年轻邪修真的动心了,他打开门:“进来吧。”

总算是进来了。苍斗山松了口气,一眼就看到了角落里的孙血岛,身躯佝偻,头发倒梳得挺妥帖,衣服也算干净,如果忽略掉他双手上的铁链的话,就是一个正常的老头儿。

他放下木箱,对年轻邪修道:“他身体状况如何?”

“还好吧。”年轻邪修走向老头儿,蹲在他身边轻声道:“老头子,老头子?”

老头子慢慢扭过头,眼睛空洞无神,比夜间的他更像一具被黑暗吞噬血肉的干尸了。

“老头子,起来,有事跟你说。”年轻邪修牵着他的手,慢慢让他起来,蹒跚着走到桌前坐下。苍斗山摆出香炉,绕着老头儿走了一圈。装模作样望闻切一番,坐回老头对面,将香丸取出,碾碎了一点,掺和了一些可有可无的药草,便丢进了香炉焚香。

年轻邪修在一边看着,目光炯炯,让苍斗山压力很大。

提尘香起效还有段时间,苍斗山没话找话:“尊祖父多大年纪了?”

“六十七。”年轻邪修信口胡诌,“他平时安安静静的,一疯起来牛都顶不过他,身体好着呢,郎中你下药重点。”

苍斗山默然片刻道:“敢问阁下高姓大名?”

“我叫胡了。什么高啊大的,好好说话行不行?”

“胡了这个名字起得不错啊,了却凡间尘事,无忧一身轻松。”

“读书人就是事儿多,一个名字哪有这么多意义。就是我出生的时候,我老子赢了笔大的,所以叫我胡了沾喜气,等我长到八九岁,他输光喽,裤子都赔掉了,丢下我和娘就跑了。”

“后来我娘死了,我天天受欺负。后来在街上捡到了他,他发疯把那些混混打得脑袋开瓢……”提尘香渐渐起效,他木然透着绝望的神情缓缓放松,渐渐平和,仿佛进入了柔美的黑甜乡。

苍斗山一直在默念口诀,此时终于等到了机会,他走孙血岛面前,仔细检查了一番,愕然发现他已经是废人一个了。

八经俱废,他依然有入道境的强大实力,却再也没有办法使用。

苍斗山定了定神,朱笔蘸灵墨,在孙血岛额头画羲和书符,清唱《魂安》,确认孙血岛心神稳定后,他开口问:“你的洞府呢?”

孙血岛口不能言,他跺了跺脚。

“你的经脉怎么了?”

孙血岛平和的表情忽然扭曲起来,张嘴发出痛苦的嗬嗬声,苍斗山吃了一惊,后悔自己有些操之过急了。没想到孙血岛一下子跳起来,三下两下撕开了衣服。

苍斗山噔噔噔连退几步,不敢相信地睁大眼睛:孙血岛胸口正中,有一块巴掌大的,十分规整的圆形伤疤,从棕褐色的圆形伤疤蔓延开无数细细的经络,像趴伏在蛛网中心的蜘蛛,将孙血岛半身笼罩。

孙血岛转了个身,苍斗山如被五雷轰顶:背面也有!

是贯穿伤。

一根长矛,贯穿了孙血岛的身躯,虽然没夺取他的性命,却在他的身上留下永久的伤疤,彻底毁坏了他的根基,让他空有一身实力但再也无用武之地,入道境的强大让他一直疯疯癫癫苟活到了今日。
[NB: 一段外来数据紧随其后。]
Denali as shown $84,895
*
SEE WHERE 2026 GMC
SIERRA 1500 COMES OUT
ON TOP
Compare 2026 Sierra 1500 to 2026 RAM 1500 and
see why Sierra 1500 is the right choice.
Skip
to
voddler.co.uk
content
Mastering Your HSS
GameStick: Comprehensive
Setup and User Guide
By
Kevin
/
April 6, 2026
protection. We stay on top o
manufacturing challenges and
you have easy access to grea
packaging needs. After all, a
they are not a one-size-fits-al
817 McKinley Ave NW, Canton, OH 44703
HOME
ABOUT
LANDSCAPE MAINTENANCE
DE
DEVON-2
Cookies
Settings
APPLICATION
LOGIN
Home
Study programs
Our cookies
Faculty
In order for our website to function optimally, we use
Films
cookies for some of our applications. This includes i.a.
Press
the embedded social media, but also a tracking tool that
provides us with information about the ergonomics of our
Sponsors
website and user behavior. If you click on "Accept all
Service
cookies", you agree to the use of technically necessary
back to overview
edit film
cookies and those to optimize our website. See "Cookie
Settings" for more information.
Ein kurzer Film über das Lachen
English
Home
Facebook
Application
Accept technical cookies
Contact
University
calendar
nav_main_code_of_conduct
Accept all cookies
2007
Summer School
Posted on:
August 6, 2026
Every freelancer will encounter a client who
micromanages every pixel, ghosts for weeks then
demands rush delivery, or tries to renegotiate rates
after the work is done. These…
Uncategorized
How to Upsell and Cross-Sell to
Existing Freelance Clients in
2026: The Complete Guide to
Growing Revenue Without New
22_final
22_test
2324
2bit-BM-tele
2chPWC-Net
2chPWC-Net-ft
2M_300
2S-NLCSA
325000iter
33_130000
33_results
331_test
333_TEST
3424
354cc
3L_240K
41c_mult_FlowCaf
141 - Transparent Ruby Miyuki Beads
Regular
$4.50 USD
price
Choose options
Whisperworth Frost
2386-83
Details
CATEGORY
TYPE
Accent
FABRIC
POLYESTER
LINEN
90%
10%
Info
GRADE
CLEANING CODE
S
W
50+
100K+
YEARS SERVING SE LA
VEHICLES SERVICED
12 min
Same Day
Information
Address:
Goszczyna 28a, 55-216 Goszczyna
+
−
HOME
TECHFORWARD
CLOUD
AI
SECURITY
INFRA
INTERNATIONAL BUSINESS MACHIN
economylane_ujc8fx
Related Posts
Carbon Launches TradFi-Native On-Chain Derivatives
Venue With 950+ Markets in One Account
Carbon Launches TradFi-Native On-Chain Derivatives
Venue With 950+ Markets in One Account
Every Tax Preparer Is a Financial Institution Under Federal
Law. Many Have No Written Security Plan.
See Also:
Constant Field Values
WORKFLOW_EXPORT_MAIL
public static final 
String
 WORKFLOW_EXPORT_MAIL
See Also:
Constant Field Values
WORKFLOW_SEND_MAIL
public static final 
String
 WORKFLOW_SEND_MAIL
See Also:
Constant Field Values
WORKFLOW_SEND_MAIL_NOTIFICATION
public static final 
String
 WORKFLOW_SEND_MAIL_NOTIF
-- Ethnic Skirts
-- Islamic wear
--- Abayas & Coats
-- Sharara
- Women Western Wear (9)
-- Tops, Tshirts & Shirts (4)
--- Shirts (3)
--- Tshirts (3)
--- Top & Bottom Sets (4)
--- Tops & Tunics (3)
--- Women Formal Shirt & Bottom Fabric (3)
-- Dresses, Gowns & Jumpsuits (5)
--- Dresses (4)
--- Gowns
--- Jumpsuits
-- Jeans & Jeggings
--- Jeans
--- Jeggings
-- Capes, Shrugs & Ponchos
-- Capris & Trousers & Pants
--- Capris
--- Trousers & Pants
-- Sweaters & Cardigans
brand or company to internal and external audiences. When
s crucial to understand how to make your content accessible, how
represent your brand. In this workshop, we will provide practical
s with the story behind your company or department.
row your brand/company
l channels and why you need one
“啊!啊!”孙血岛怪叫着挥舞手臂,嘴巴大张好像努力要说什么,可最后发出来的只有沙哑的干咳声。苍斗山回过神来,诵念提尘决,孙血岛渐渐平静下来,双目无神。

苍斗山斟酌良久,道:“你的舌头,是怎么回事?”

苍斗山已经足够谨慎了,然而他还是低估了孙血岛。

孙血岛几乎是瞬间咆哮起来,一脚踹翻了桌子,香炉破碎,温和的提尘香气瞬间浓郁了数倍,苍斗山也不禁摇摇欲坠,然而孙血岛似乎完全不受提尘香影响,顺手抄起一条桌子腿吼叫着扑上来,劈下来的气势像是要把他一斩为二!

苍斗山强撑着往侧边一闪,捞起胡了向外冲去。

孙血岛嗷嗷怪叫着冲出来,冲到屋外立刻被铁链拽着摔了个狗吃屎,他回头拿着桌子腿狂敲铁链,几下子桌子腿就敲得粉碎,屋外熙熙攘攘的人群有人大叫一声:“老头子又发疯了!”眨眼间哄然四散,逃得干干净净。

苍斗山看看四周,没有可以借用的东西,只得只身上前,趁他还在跟铁链较劲的功夫一掌将他劈晕了过去。

钉入地下的铁链锚被拉出来大半,孙血岛再发疯绝对拉不住他。苍斗山心急如焚,在破屋里翻了一阵子,翻出几袋药包,一嗅气味,不禁大喜。